Petrol üzerine kurdukları saltanatlarını sürdürmek uğruna, kendi çıkarlarını mezhebi bir görünüm altında pazarlayanların yeni hedefi ise Yemen. Bölgemizi fitneye boğmaktan vazgeçmeyenlerin tüm bu politikalarından tek kar sağlayan ise siyonist İsrail!  

Soruyoruz; insanlık kitleler halinde katledilirken, ağır zulümlere ya da kırımlara uğrarken; buna seyirci kalmamız mümkün mü?

Küresel istikbar, kapitalizm ve emperyalizm insanlığı cehennem çukurunun eşiğine kadar sürüklemişken; bu sömürüye ve ifsada “lâ” demeden, hakkı ve adaleti ayakta tutmak mümkün mü?

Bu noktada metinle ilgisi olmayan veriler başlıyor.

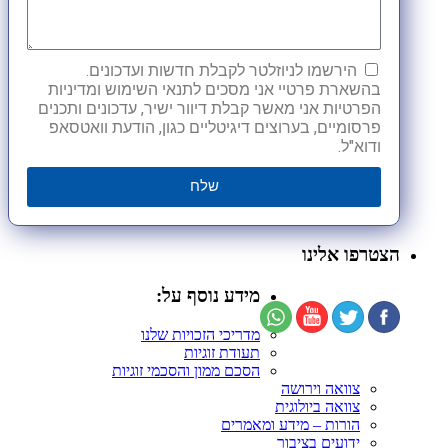
הירשמו לניוזלטר לקבלת חדשות ועדכונים.
בהשארת פרטיי אני מסכים לתנאי השימוש ומדיניות
הפרטיות אני מאשר קבלת דיוור ישיר, עדכונים ותכנים
פרסומיים, בערוצים דיגיטליים כגון, הודעת וואטסאפ
ודוא"ל.
שלח
הצטרפו אלינו
מידע נוסף על:
מדריכי הזכויות שלנו
תעודת זוגיות
הסכם ממון והסכמי זוגיות
צוואה וירושה
צוואה ביולוגית
הורות – מידע ומאמרים
ידועים בציבור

Milyonlarca insanın alın terinin hakkı gasp edilirken, her yıl binlerce emekçi iş cinayetlerine kurban giderken, Soma’daki, Ermenek’teki madenci ailelerinin feryatları dinmemişken, emeğin hakkını savunmaktan vazgeçilebilir mi?

Doğayı katlederek büyütülen şehirler, betonlaştırılan bereketli tarım arazileri, satılığa çıkarılan dereler, nükleer felaketlere kapı aralayacak santraller karşısında kör, sağır, dilsiz olunabilir mi?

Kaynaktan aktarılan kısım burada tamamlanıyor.